Select dynamic area features

Locked areas

Select 1 introduced Lockable areas, although they were not used much initially. The idea of these areas was that once locked, using a code provided by the locker, the area could not be manipulated without first being unlocked. Mainly this prevented the 'accidental' deletion, or resizing of the wrong area. For example, resizing an area owned by another module - or deleting the area - might cause that module to die rather badly. Preventing these sorts of unintentional changes was the intention of the locked areas. It also prevented the deletion of such areas.

A few areas were locked in this way as the system was updated - particularly as areas moved out of the Kernel. Whereas some dynamic areas might be killed without any serious consequences (except obviously the modules that used them being upset), others are widely used and changing them was likely to be fatal. For example, when the VIDC memory area was initially prevented from being resized, it had a resize handler that rejected size changes. This was later changed to be a locked area, and the resize handler complexity could be removed.

Heap areas

The primary use for a Dynamic Area was to isolate memory allocations for a module. Prior to Dynamic Areas being commonly used, it would be normal to allocate module memory in the RMA. As all the memory allocations done in this way were mixed together, it was both difficult to decide who they belonged to (although see the Debugging ramble for a solution I came up with), and corruption would be fatal not just for the module that overran its buffers, but possibly for other components which might be more dangerous.

Unless the Dynamic Area was being managed by some custom memory allocator, they were invariably managed using the SWI OS_Heap style calls. This handling code would be used in every module that needed to allocate memory in its own area. Before I joined RISCOS Ltd, I had a small template library that I copied between the modules which used the heap allocations in different ways. This became a library that could be customised by a module specific header file to handle different types of allocations and dynamic area sizes and permissions.

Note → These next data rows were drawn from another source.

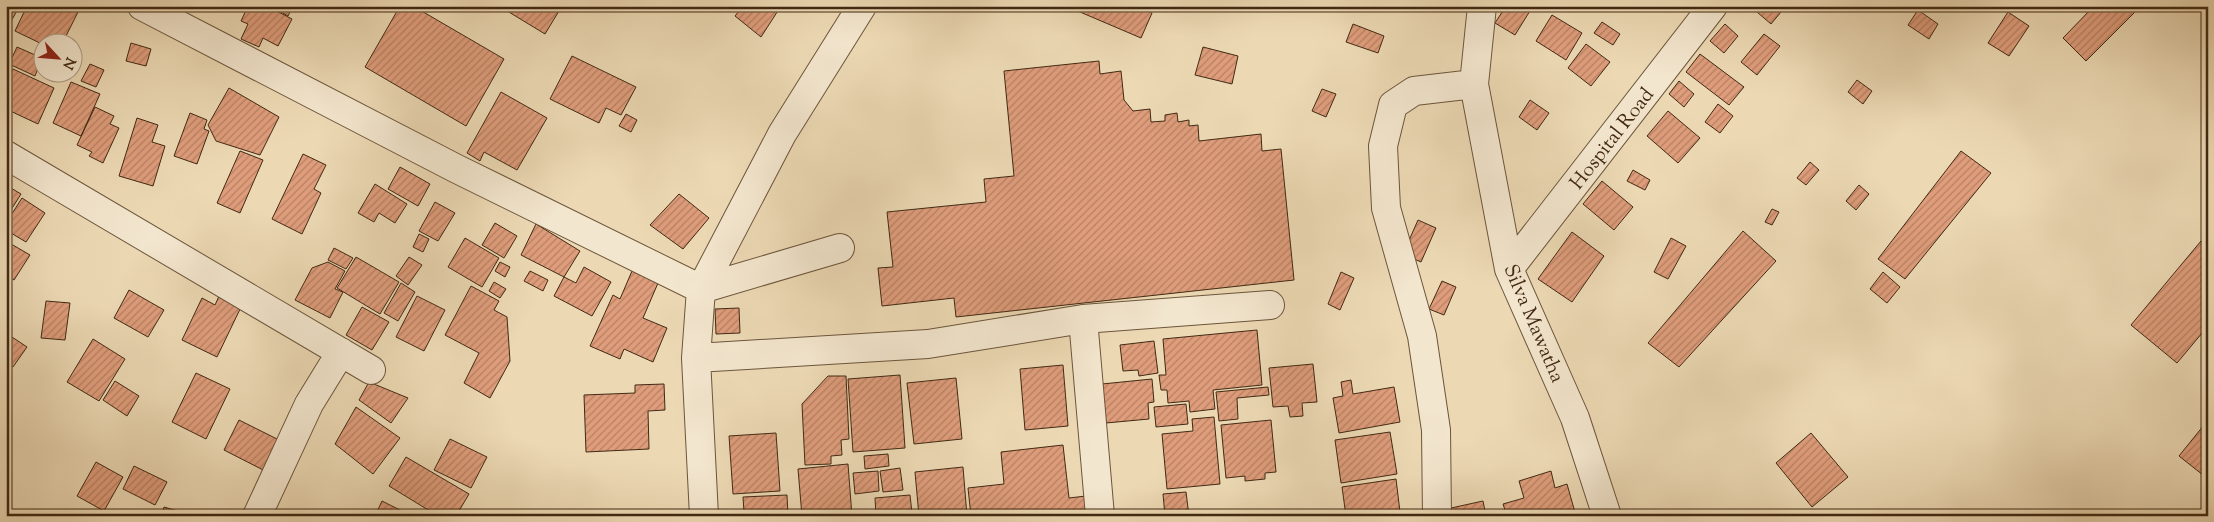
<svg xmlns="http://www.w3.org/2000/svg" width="2214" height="522" font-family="'Sorts Mill Goudy',serif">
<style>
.building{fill:url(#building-hatch);stroke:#412913}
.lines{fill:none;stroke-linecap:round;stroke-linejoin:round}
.minor-casing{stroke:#6c553b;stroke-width:30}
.minor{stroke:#f3e6ce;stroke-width:28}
.labels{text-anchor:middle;stroke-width:4;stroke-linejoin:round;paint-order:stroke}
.street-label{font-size:20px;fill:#412913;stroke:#f3e6ce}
</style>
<defs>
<pattern id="building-hatch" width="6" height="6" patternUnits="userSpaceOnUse" patternTransform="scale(1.25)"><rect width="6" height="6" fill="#df9d7b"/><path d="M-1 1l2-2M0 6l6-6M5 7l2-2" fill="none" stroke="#b68064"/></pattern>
</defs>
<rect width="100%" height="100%" fill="#ecd9b4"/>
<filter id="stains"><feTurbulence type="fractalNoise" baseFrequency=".004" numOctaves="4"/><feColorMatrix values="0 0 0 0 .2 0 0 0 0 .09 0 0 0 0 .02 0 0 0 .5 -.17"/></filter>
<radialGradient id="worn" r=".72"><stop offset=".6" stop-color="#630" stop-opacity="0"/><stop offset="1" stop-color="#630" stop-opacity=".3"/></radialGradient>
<path class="building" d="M6,6l13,1 -10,18 -3,-1z
M21,6h60l-18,36h-21v2l-27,-13 10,-21z
M248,6h19l25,13 -14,27 -15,-8 -4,9 -18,-8 7,-15 -7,-3z
M271,6h22l-5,10z
M400,6h13l91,53 -38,67 -101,-59z
M499,6h63l-17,28z
M743,6h38l-20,31 -26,-21z
M1074,6h63l15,7 -11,25 -68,-29z
M1506,6h27l-18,29 -20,-12z
M1750,6h36l-15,18z
M2094,6h47l-55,55 -23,-23z
M1918,10l20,14 -9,15 -21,-14z
M2008,12l21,14 -20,30 -21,-13z
M1552,15l30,18 -16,27 -30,-19z
M1602,22l18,12 -7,11 -19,-12z
M1353,24l31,12 -6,17 -32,-11z
M1725,24l13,12 -14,17 -14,-12z
M1764,34l16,12 -23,29 -16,-13z
M131,43l20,6 -5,17 -20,-5z
M1586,44l24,18 -19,24 -23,-18z
M17,47l25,11 -7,18 -26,-12z
M1203,47l35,9 -6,28 -37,-9z
M1700,54l44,33 -15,18 -43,-33z
M572,56l64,31 -15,28 -15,-7 -7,15 -49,-24z
M1099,61l1,13 21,-3 3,29 9,11 17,-2 1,13 14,-1v-6l12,-2 1,9 11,-2v6l9,-1 1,16 62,-7 1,17 19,-2 13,131 -338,37 -2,-19 -72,8 -4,-38 15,-1 -6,-55 99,-10 -2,-23 30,-3 -10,-105z
M90,64l14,6 -8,17 -15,-6z
M13,69l41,19 -16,36 -32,-15v-25z
M1857,80l15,11 -9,13 -15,-12z
M1679,81l15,13 -10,13 -15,-13z
M71,82l29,12 -19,42 -28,-13z
M229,88l50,29 -19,38 -44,-14 -8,-16z
M1322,89l14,5 -10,23 -14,-6z
M501,92l46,26 -30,52 -33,-18 -4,9 -13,-8z
M1530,100l19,13 -12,17 -18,-13z
M1718,104l15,12 -13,17 -15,-11z
M95,107l19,9 -4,8 9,4 -16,35 -14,-7 3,-4 -15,-7z
M1668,111l32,27 -22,25 -31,-27z
M190,113l17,7 -3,9 5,2 -12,33 -23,-8z
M626,114l11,6 -6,12 -12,-6z
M137,118l21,7 -6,17 13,4 -12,40 -34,-10z
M240,151l23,9 -23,53 -23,-10z
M1961,151l30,22 -86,106 -27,-20z
M303,154l23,11 -12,24 7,4 -19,41 -30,-15z
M1810,162l9,8 -13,15 -9,-7z
M400,167l30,17 -12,22 -30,-17z
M1633,170l17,10 -5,10 -18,-9z
M1602,181l31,26 -19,23 -31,-26z
M375,184l32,20 -12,19 -16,-10 -5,9 -16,-9z
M6,185l15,9 -15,24z
M1859,185l10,9 -13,16 -10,-9z
M679,194l30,24 -26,31 -33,-24z
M22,198l23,15 -19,29 -20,-12v-7z
M435,202l20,11 -17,28 -19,-10z
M1772,209l7,3 -7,13 -7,-3z
M1418,220l18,8 -15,34 -18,-8z
M495,223l22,13 -13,22 -22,-13z
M536,224l44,27 -16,26 -43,-22z
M1743,231l33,30 -97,106 -31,-24z
M1572,232l32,24 -32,46 -34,-23z
M419,234l10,5 -6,13 -10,-5z
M465,238l34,20 -17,29 -34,-20z
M1671,238l15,8 -18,33 -14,-7z
M6,241l24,14 -16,25 -8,-5z
M2201,241l7,6v79l-31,37 -46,-38z
M334,248l19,10 -7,11 -18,-9z
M356,257l43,25 -19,32 -43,-26z
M409,257l13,8 -14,20 -12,-9z
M328,262l17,9 -10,18 8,3 -13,26 -35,-18 17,-32z
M500,262l10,5 -5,10 -10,-6z
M584,267l27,15 -19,34 -38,-20 10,-19 12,6z
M530,271l18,9 -5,11 -19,-10z
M632,271l26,12 -15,35 24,10 -14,34 -29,-13 -4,10 -30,-13 23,-51 7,4z
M1341,272l13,6 -14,32 -12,-6z
M1883,272l17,15 -13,16 -17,-14z
M1442,281l14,6 -12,28 -15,-6z
M494,282l12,7 -6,9 -11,-7z
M401,283l14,9 -17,29 -14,-8z
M471,286l28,15 -5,9 13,7 3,44 -20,37 -26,-15 15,-30 -34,-18z
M129,290l35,20 -16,27 -34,-19z
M220,294l22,11 -25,52 -35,-17 20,-42 13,7z
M417,296l28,14 -21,41 -28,-14z
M46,301l24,2 -5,37 -24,-2z
M362,307l27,15 -17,28 -26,-15z
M739,308l1,25 -24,1 -1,-25z
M1257,330l5,55 -49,5 2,19 -25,3 -1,-11 -21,2 -1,-13h-6l-2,-15h7l-3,-36z
M6,333l21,14 -14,20 -7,-4z
M93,339l32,20 -26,42 -32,-19z
M1154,341l4,32 -19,3 -1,-6 -15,1 -3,-26z
M1313,364l4,38 -15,1 1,13 -13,1 -2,-11 -15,1 -4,-39z
M1063,365l5,61 -43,4 -5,-61z
M196,373l34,16 -24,50 -34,-17z
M900,375l5,73 -52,4 -5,-73z
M828,376h18l3,63 -8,1 1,15 -11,1v8l-26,1 -3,-61z
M956,378l6,61 -48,5 -7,-61z
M1152,379l2,23 -6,1 1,16 -43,4 -4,-39z
M1351,380l2,14 41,-7 6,35 -61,11 -6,-35 10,-2 -2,-14z
M115,381l24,15 -12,20 -24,-16z
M369,382l39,16 -17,25 -32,-23z
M664,384l1,26 -17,1 1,38 -63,3 -2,-57 51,-2v-8z
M1268,387l1,8 -32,3 1,21 -19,2 -3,-29z
M1186,404l2,20 -32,3 -2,-20z
M356,407l44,31 -27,36 -38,-30z
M1214,417l6,67 -53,5 -5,-55 31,-3 -1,-12z
M239,420l48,24 -16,30 -47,-24z
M1271,420l5,52 -11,1v6l-20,2v-5l-19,2 -5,-53z
M2208,420v59l-29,-23z
M1390,432l7,42 -56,9 -6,-43z
M776,433l4,58 -47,3 -4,-58z
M1811,433l37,44 -36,30 -36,-44z
M450,439l37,18 -16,31 -37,-18z
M1063,445l6,53 17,-2 2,20h-117l-3,-28 36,-4 -3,-32z
M888,454l1,12 -24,3 -1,-13z
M406,457l63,37 -13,22h-18l-49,-30z
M96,462l27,15 -19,34 -27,-15z
M848,464l4,52h-50l-4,-47z
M134,466l33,16 -12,23 -32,-16z
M963,467l4,49h-48l-4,-44z
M900,468l3,22 -20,2 -3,-21z
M878,471l1,20 -24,3 -2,-21z
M1551,471l4,17 12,-4 9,32h-69l-4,-12 21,-6 -5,-17z
M1396,479l4,33 -24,4h-30l-4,-29z
M1186,492l3,24h-24l-2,-22z
M787,495l1,21h-60v-3l16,-1 -1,-15z
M910,495l2,18 -36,3 -1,-18z
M382,501l30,15h-37z
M1483,501l3,15h-43l-1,-6z
M164,507l31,9h-34z"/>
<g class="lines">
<g class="minor-casing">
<path id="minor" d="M142,6l315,163 244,120 139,-41
M1482,6l-8,78 35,185 66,149 32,98
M6,155l365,215
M1509,269l204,-263
M1083,319l17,197
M696,358l232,-14 155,-25 187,-14
M257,516l52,-112 32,-52
M704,516l-8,-158 5,-69 81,-155 80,-128
M1437,516l-1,-86 -14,-94 -36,-128 -3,-62 10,-41 21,-14 60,-7"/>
</g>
<use href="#minor" class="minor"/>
</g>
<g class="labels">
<g class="street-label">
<text transform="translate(1611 138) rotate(-52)" y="7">Hospital Road</text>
<text transform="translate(1535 323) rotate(67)" y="7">Silva Mawatha</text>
</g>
</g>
<rect width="2214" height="522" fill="none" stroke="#ecd9b4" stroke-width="25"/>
<rect x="8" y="8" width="2199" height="507" fill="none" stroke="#412913" stroke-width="2.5"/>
<rect x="12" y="12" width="2189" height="497" fill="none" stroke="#412913"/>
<g transform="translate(58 58) rotate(116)"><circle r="24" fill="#f3e6ce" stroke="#ac9a83"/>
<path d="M0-4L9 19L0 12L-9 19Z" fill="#8f2418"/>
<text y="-8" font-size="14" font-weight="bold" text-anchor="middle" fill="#412913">N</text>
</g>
<rect width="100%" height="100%" filter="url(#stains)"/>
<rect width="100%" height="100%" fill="url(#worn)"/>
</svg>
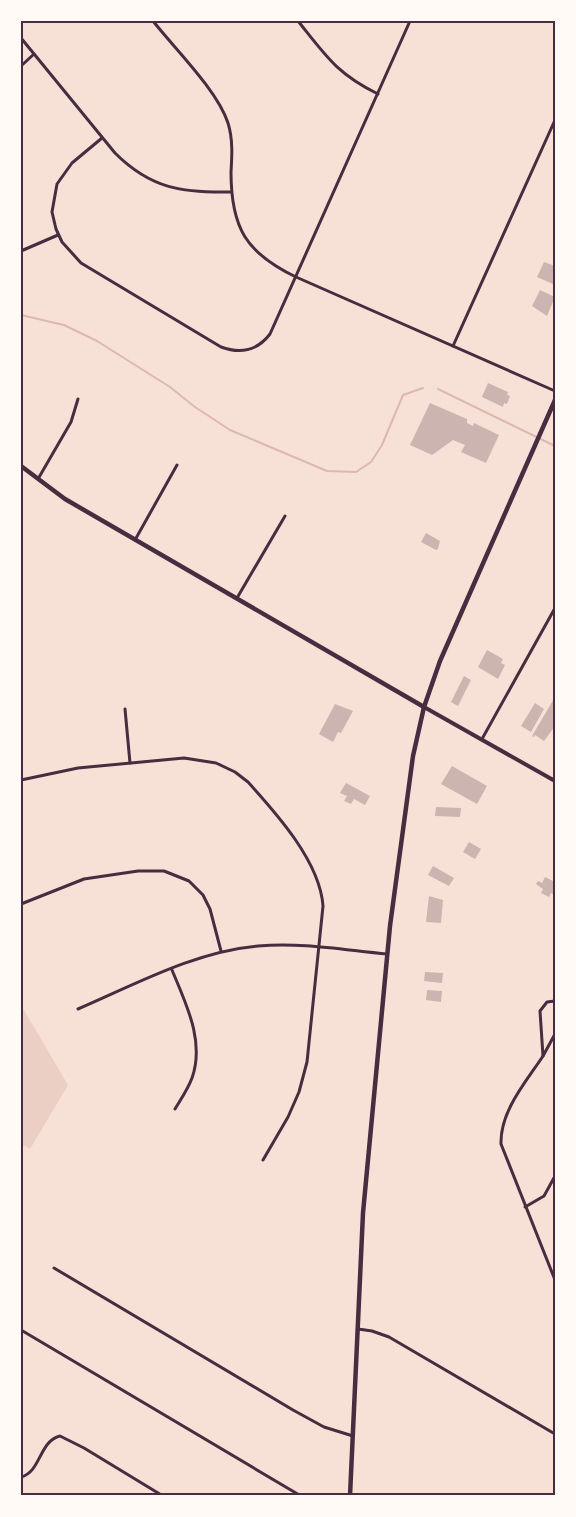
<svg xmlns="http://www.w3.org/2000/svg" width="576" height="1517" viewBox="0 0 576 1517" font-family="'Noto Sans',sans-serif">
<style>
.green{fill:#ebcfc5}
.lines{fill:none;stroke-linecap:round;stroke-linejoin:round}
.stream{stroke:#dcb8b0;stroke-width:2}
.building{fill:#ccb4b1}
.minor{stroke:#4a2c40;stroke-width:3}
.tertiary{stroke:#4a2c40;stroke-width:4}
.secondary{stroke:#4a2c40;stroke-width:4.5}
.primary{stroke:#4a2c40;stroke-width:4.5}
.neatline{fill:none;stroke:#4a2c40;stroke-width:2}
</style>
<rect width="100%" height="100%" fill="#f7e1d7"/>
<path class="green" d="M21,1005L68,1085L30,1149L21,1144Z"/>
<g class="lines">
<g class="stream">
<path d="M21,315L64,325L97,341L170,387L195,407L230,430L327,471L356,472L371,462L382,445L403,395L423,388"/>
<path d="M438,389L555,446"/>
</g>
</g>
<g class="building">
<path d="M544,262L555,266V285L537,277Z"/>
<path d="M540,290L555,297L547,316L532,306Z"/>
<path d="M488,383L508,392L507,395L510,396L507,404L504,403L503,407L482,397Z"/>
<path d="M430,403L467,419V423L473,426L474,423L499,435L486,463L461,452L465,445L453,440L432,455L410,445Z"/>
<path d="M426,533L440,541L438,549L436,550L421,542Z"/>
<path d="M487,650L503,659L501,663L505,665L498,679L478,667Z"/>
<path d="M464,676L471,680L458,706L451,702Z"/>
<path d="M555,697V726L544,741L535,735L534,737L532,736Z"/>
<path d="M535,703L544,709L531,732L521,726Z"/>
<path d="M335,704L353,711L341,733L338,732L333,742L319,734Z"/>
<path d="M452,766L487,786L477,804L441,784Z"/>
<path d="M346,783L370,796L365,805L354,799L351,804L344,801L347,796L340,793Z"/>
<path d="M436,807L461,808L460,817L435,816Z"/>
<path d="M469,842L481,849L475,859L463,852Z"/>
<path d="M433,866L454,878L449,886L428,875Z"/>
<path d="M545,877L555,882V895L551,893L549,897L541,893L543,889L536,884L538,881L542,883Z"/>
<path d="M429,896L443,900L441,923L426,922Z"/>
<path d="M425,972L443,973L442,983L424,981Z"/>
<path d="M427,990L442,991L441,1002L426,1000Z"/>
</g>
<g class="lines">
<g class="minor">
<path d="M153,21C175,49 217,90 228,123C233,139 232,156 231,172C231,228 246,253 296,277L555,391"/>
<path d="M298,21C326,56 337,74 378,94"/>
<path d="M21,38L115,153C151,189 183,193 231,192"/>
<path d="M21,66L34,54"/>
<path d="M102,138L72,163L57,184L52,212L56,229L62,242L81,263L221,347C240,354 257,351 270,334L410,21"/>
<path d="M21,251L58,235"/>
<path d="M453,346L555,120"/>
<path d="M38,479L71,422L78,399"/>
<path d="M135,540L177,465"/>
<path d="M237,598L285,516"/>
<path d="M125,709L130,763"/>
<path d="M482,739L555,608"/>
<path d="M21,780L78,768L184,758L216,763L235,772L248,782C277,814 320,862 323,906L307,1062L299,1092L288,1117L263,1160"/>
<path d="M21,904L84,879L138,871H164L189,881L203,895L210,909L221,951"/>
<path d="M172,970C186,1004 205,1041 192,1078C188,1089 181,1099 175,1109"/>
<path d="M555,1001L547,1002L540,1011L543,1056L555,1034"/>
<path d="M78,1009C134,985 196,951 258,946C301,942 344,950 387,954"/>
<path d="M543,1056C526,1082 500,1111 501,1144L555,1280"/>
<path d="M525,1207L544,1196L555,1176"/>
<path d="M54,1268L293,1410L324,1427L353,1436"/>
<path d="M358,1329L372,1331L389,1337L555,1434"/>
<path d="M21,1330L301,1496"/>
<path d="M21,1477C41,1472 39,1441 60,1436L84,1448L163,1496"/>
</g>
<path class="tertiary" d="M424,707L555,781"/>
<path class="secondary" d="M21,466L65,499L424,707"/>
<path class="primary" d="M350,1496L363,1213L390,926L413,756L424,707L440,661L555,400"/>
</g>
<rect width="576" height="1517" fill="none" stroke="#fffaf5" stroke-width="45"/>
<rect x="22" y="22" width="532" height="1472" class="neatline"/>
</svg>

But the fact that we were doing the same thing repeatedly indicated that there was a gap in the system's functionality. One way that I could have handled this was to have a separate module which provided the functionality of dynamic area heaps. This would make a lot of sense from the point of view of modularity, and the isolation of features. It is possible that if I did it now, that's the way that I would do it. However, at the time it seemed more logical to add a new dynamic area flag for 'Heap Dynamic Area', and a few new reason codes to manipulate blocks within the area.

I think in retrospect this was a good decision - the area ends up with an explicit flag that says what it is used for (which makes it easier for inspection purposes - mostly for the Diagnostic Dump and addr handling) and means that the operations benefit from the faster area lookups used by the system. Still, it could have been done more in line with the other changes.

Initially, the heap areas were just tied to a basic SWI OS_Heap which used the minimum space required by the heap, with a lower limit of 1 page. This was fine most of the time, and many modules use this interface - it is a lot easier than doing it yourself, and it reduces the need for any special handling in the module unless the blocks being allocated area of fixed size (where it would be easier to manage yourself usually).

Later, the handling improved such that an empty Heap Dynamic Area would use no memory, as that was quite a common case when modules were not in use. A little instrumentation indicated that it was actually quite common for Heap Dynamic Areas to thrash their allocations, claiming and freeing blocks in alternation regularly - usually for sequences of allocations which were made repeatedly and then freed. This resulted in the area growing by a few pages, only to be shrunk back again shortly afterwards.

To improve the performance, a few pages grace were allowed in the Heap Areas. In tests the most useful trade off seemed to be 3 pages unused - this allowed for the most reasonable overhead of pages being reallocated against the wastage of memory from (potentially) 12K per dynamic area being unused.